## Exercise brief
In the records below, begin at the line containing "[97,247,134,260] 3.2.4, ->" and end at the line containing "[490,247,527,258] 3.2.4. ->"; quote every line in that span exactly, including both boundary lines, and no others.

### Listed entries

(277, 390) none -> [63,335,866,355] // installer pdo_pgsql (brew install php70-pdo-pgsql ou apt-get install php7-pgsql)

######
### Listed entries

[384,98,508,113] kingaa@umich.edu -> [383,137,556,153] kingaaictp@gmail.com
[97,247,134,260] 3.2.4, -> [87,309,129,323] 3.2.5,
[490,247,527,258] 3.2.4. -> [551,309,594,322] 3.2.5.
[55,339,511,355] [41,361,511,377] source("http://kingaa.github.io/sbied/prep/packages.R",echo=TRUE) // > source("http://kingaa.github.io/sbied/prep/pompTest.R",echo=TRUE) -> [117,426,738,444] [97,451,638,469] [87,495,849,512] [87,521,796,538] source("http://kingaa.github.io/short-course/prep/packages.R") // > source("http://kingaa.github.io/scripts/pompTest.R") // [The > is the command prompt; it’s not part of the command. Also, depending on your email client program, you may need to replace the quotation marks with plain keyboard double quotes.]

######

## Solution for this problem
[97,247,134,260] 3.2.4, -> [87,309,129,323] 3.2.5,
[490,247,527,258] 3.2.4. -> [551,309,594,322] 3.2.5.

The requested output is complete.